Tests pass (make test)
Code is formatted (make format)
No linting errors (make lint)
Documentation updated
Changelog updated (for significant changes)

4. Code Review Process

Review Criteria:

Code correctness and efficiency
Test coverage and quality
Documentation completeness
Adherence to project standards
Backward compatibility

Advanced Development

1. Adding New Algorithms

# src/sirnaforge/core/custom_algorithm.py
from abc import ABC, abstractmethod
from .design import BaseDesigner

class CustomAlgorithm(BaseDesigner):
    """Custom siRNA design algorithm."""

    def __init__(self, parameters: DesignParameters):
        super().__init__(parameters)

    def design_candidates(self, sequence: str) -> List[SiRNACandidate]:
        """Implement your custom design logic."""
        candidates = []
        # Your algorithm here
        return candidates

# Register the algorithm
from sirnaforge.core.design import DesignRegistry
DesignRegistry.register("custom", CustomAlgorithm)

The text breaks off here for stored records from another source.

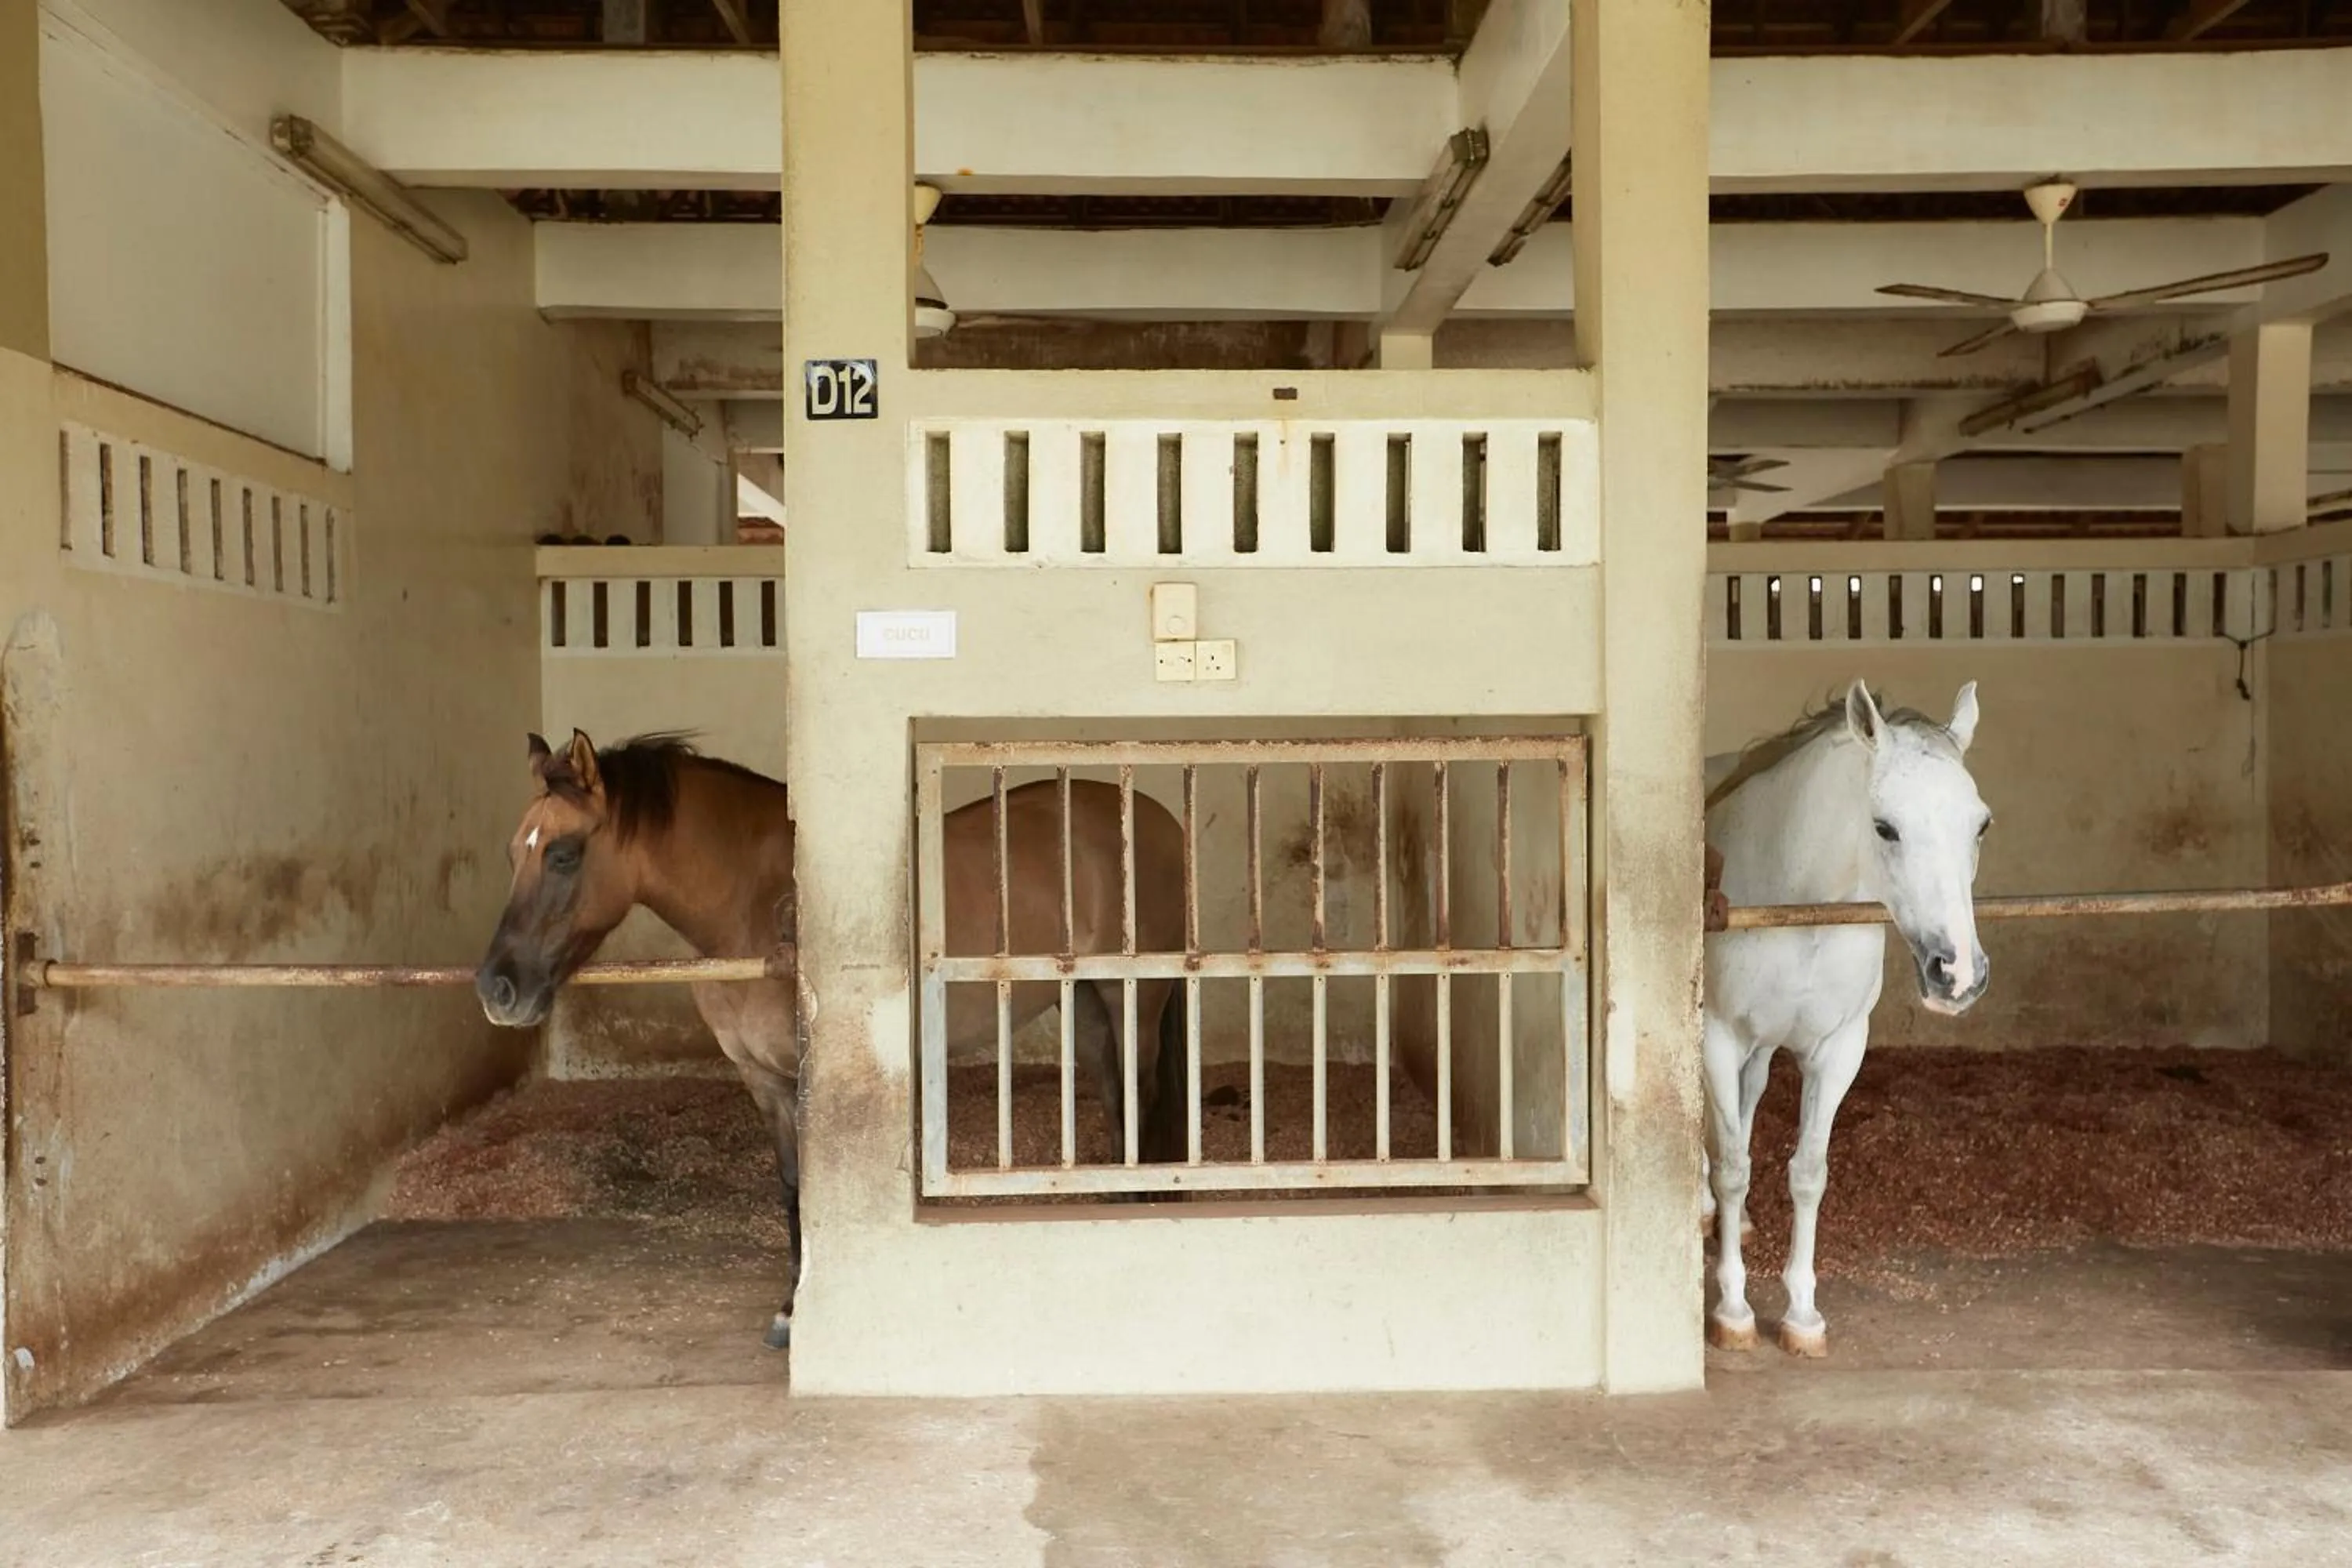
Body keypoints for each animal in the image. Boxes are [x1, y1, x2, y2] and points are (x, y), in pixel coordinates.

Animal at [472, 730, 1190, 1351]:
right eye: (511, 853)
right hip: (1088, 1005)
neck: (757, 907)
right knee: (1119, 1106)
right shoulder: (764, 1081)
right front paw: (792, 1307)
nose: (496, 989)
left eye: (563, 853)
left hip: (1134, 999)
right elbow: (793, 1187)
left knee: (1145, 1104)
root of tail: (1157, 819)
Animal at [1699, 680, 1992, 1358]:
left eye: (1981, 825)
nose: (1957, 973)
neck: (1797, 903)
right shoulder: (1716, 1038)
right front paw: (1733, 1310)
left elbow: (1808, 1173)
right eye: (1885, 827)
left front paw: (1802, 1314)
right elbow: (1732, 1169)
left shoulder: (1838, 1049)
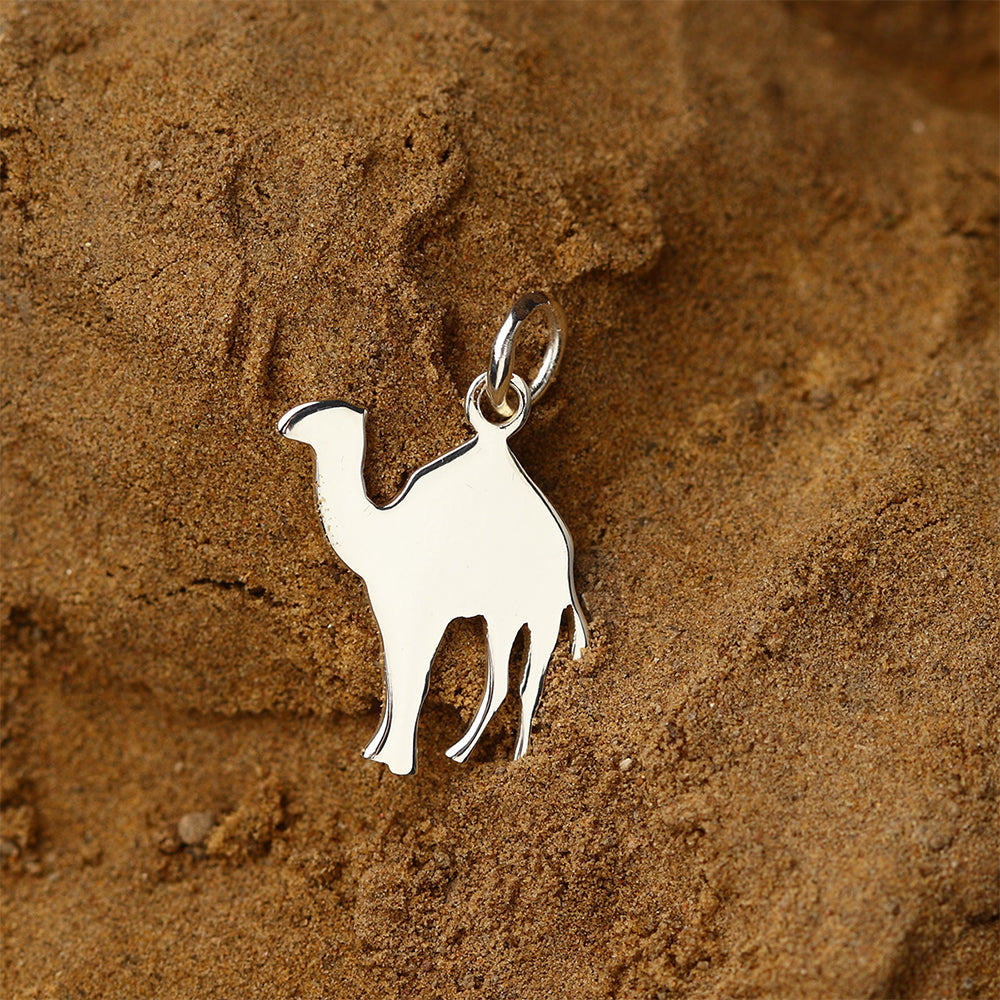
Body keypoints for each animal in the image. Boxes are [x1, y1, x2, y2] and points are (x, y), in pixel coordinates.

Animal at [279, 374, 588, 775]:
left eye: (323, 415)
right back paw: (473, 752)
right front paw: (377, 751)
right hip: (512, 613)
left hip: (534, 608)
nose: (285, 422)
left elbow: (414, 671)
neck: (380, 529)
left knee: (524, 683)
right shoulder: (390, 606)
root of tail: (565, 564)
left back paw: (498, 755)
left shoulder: (421, 605)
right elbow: (394, 671)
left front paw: (396, 761)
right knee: (509, 682)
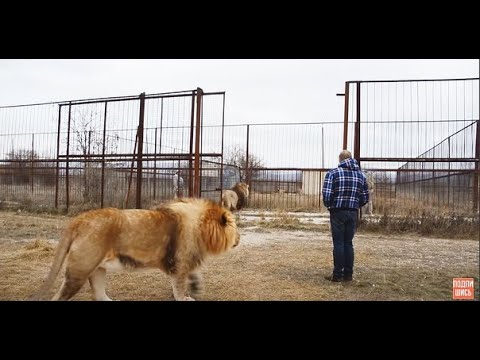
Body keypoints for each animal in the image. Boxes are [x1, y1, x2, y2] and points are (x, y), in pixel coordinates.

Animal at [30, 197, 240, 300]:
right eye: (234, 227)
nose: (238, 239)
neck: (201, 226)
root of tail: (78, 220)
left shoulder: (186, 261)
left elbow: (194, 275)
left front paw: (196, 287)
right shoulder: (178, 264)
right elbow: (179, 289)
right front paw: (186, 297)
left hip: (97, 270)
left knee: (99, 295)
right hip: (79, 271)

2. Adding New Data Sources

# src/sirnaforge/data/custom_provider.py
from .base import BaseDataProvider

class CustomDataProvider(BaseDataProvider):
    """Custom gene data provider."""

    async def search_gene(self, query: str) -> SearchResult:
        """Implement custom gene search."""
        # Your search logic here
        return SearchResult(success=True, transcripts=transcripts)

# Register the provider
from sirnaforge.data.gene_search import DataProviderRegistry
DataProviderRegistry.register("custom", CustomDataProvider)

3. Performance Profiling

# Profile specific functions
uv run python -m cProfile -s cumulative scripts/profile_design.py

# Memory profiling
uv run python -m memory_profiler scripts/profile_memory.py

# Line-by-line profiling
uv run kernprof -l -v scripts/profile_lines.py

Debugging

1. Logging

Enable detailed logging during development:

# Set logging level
export SIRNAFORGE_LOG_LEVEL=DEBUG

# Run with verbose output
uv run sirnaforge workflow TP53 --verbose --output-dir debug_output

2. Interactive Debugging

# Add breakpoints in code
import pdb; pdb.set_trace()

# Or use ipdb for better interface
import ipdb; ipdb.set_trace()

# Run tests with debugger
uv run pytest tests/unit/test_design.py::test_function --pdb

3. Testing with Real Data

# Use examples directory for testing
uv run sirnaforge design examples/sample_transcripts.fasta --verbose

# Test with different parameters
uv run sirnaforge workflow TP53 --output-dir test_output --gc-min 35 --verbose

Release Process

1. Version Management

# Update version in src/sirnaforge/__init__.py
__version__ = "0.2.0"

# Tag the release
git tag -a v0.2.0 -m "Release version 0.2.0"
git push origin v0.2.0

2. Building and Distribution

# Build package
make build

# Check build artifacts
ls -la dist/

# Test installation from built package
pip install dist/sirnaforge-0.2.0-py3-none-any.whl

3. Documentation Deployment

# Build documentation
make docs

# Publish (copy `docs/_build/html` to hosting of choice)
# Deployment is handled via CI workflows (see .github/workflows)

Getting Help

Discord/Slack: Development discussions
GitHub Issues: Bug reports and feature requests
GitHub Discussions: General questions and ideas
Email: Direct contact with maintainers

Remember: Quality over speed, tests are essential, and clear communication helps everyone!